**Given text:**

▼▼▼

Narabayashi Chinzan (楢林鎮山)

Chinzan NARABAYASHI (January 26, 1649 - May 16, 1711) was a Dutch interpreter and a doctor in the early Edo period. His imina (personal name) was Tokitoshi, and Buddhist name was 栄休. He was commonly called Hikogoro, Shinemon, 新五兵衛 and 得生軒. He had a son, Eikyu NARABAYASHI.

He was from Nagaski City. He started studying Dutch since 9 years old, and he passed the examination that was taken by 300 people who came in and out Dejima at the age of 19 and became assistant translator, and then became translator in chief at the age of 39. He accompanied the curator of Dutch trading house, the Kapitan, as a translator eight times when he visited Edo, in addition, he also joined the negotiation for major incidents including the Return Incident as a translator. And also, he learned Dutch medicine from the medical officer of the Dutch trading house. However, he was suddenly suspected of engaging in secret communication with the Dutch in October 30, 1698, and after he was sentenced to heiko (heiko is the same meaning as house confinement in samurai family), he was dismissed as a translator. After he was forgiven and became a priest, he opened medical practice as a doctor and educated disciples while seeing patients, and his descendant and disciples' school was referred to as "Narabayashi Ryu (school)". In 1706, he published "紅夷外科宗伝", which he translated into Japanese from a Dutch version of a book written by a French surgeon, Ambroise Paré, and Ekiken KAIBARA, who was famous as a scholar of herbalism and Neo-Confucianism, contributed a preface to this book. Seitaishogun (commander-in-chief of the expeditionary force against the barbarians, great, unifying leader) Tsunayoshi TOKUGAWA who heard Chinzan NARABAYASHI's reputation invited him in 1708, however Chinzan declined this on the ground that he was a criminal. In addition, Chinzan also declined the invitation by the Fukuoka Clan Tunamasa KURODA for the same reason.

▲▲▲

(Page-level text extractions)

▼▼▼

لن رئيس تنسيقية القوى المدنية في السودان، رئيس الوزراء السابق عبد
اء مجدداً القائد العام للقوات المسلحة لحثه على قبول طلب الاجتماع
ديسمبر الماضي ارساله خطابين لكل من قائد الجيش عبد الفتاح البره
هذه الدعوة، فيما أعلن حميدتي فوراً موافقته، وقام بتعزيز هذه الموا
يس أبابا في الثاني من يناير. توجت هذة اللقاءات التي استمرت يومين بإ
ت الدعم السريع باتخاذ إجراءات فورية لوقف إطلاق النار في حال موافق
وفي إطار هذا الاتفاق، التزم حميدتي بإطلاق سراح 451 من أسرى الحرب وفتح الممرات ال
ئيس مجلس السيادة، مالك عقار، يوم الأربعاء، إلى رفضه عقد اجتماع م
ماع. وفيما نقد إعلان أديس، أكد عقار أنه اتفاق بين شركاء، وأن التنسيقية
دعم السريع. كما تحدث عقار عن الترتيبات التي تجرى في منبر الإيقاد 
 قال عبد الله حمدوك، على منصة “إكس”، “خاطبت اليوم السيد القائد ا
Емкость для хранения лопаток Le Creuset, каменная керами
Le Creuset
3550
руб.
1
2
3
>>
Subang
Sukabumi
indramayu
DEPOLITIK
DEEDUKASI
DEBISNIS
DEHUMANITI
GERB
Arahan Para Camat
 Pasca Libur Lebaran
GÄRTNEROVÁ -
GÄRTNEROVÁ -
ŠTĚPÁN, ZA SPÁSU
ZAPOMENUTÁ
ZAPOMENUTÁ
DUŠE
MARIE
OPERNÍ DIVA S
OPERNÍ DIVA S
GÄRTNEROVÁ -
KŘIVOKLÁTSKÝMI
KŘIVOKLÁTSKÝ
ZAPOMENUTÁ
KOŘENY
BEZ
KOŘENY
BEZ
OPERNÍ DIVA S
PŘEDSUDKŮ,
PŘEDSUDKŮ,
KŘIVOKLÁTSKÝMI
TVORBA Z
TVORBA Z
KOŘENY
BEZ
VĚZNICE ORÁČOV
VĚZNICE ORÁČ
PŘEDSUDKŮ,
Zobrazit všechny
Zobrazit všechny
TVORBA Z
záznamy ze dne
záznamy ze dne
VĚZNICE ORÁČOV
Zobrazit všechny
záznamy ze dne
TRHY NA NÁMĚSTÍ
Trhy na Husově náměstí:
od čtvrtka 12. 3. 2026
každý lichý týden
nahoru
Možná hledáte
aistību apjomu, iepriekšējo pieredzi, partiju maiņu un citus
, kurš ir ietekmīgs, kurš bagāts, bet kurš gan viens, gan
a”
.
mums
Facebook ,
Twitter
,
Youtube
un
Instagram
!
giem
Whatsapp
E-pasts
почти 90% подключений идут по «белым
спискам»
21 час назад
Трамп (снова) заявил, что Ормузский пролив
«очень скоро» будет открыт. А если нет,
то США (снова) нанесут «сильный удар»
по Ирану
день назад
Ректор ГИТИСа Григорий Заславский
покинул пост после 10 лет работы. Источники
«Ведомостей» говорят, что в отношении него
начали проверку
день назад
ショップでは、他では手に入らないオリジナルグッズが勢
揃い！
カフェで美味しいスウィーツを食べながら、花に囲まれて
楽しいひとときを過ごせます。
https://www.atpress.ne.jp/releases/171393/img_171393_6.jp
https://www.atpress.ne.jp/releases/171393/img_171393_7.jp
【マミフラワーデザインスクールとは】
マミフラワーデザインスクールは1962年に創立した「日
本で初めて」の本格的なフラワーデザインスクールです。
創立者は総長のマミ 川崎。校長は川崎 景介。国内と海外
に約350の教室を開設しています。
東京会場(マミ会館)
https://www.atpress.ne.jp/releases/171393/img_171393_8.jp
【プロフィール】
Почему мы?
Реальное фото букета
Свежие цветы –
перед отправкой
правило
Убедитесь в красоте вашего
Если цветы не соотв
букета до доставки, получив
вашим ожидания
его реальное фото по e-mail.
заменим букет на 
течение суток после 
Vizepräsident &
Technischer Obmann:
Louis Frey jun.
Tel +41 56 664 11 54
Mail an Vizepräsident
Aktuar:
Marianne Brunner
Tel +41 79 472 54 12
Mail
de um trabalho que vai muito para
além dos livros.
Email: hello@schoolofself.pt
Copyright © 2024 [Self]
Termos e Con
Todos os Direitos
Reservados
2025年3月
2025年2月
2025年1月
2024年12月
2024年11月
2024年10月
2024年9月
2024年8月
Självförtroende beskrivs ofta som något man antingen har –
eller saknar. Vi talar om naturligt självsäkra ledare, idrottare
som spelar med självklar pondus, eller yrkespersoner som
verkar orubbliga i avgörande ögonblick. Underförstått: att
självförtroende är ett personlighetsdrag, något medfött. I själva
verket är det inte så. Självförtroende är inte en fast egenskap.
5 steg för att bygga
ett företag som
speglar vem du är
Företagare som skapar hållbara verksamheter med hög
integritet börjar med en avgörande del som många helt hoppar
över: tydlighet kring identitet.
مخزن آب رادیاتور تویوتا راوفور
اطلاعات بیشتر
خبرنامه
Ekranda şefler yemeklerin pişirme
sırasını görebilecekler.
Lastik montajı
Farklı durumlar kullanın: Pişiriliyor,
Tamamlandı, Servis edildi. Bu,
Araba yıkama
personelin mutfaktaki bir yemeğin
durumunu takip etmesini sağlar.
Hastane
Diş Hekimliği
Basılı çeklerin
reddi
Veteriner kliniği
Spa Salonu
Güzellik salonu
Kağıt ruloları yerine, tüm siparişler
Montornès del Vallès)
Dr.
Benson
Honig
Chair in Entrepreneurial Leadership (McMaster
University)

▲▲▲

**Task objective:**
Rewrite the stretch of the Narabayashi Chinzan text from "Narabayashi Chinzan (楢林鎮山)" through "son, Eikyu NARABAYASHI.", putting "physician" wherever "doctor" appears.

**Task solution:**
Narabayashi Chinzan (楢林鎮山)

Chinzan NARABAYASHI (January 26, 1649 - May 16, 1711) was a Dutch interpreter and a physician in the early Edo period. His imina (personal name) was Tokitoshi, and Buddhist name was 栄休. He was commonly called Hikogoro, Shinemon, 新五兵衛 and 得生軒. He had a son, Eikyu NARABAYASHI.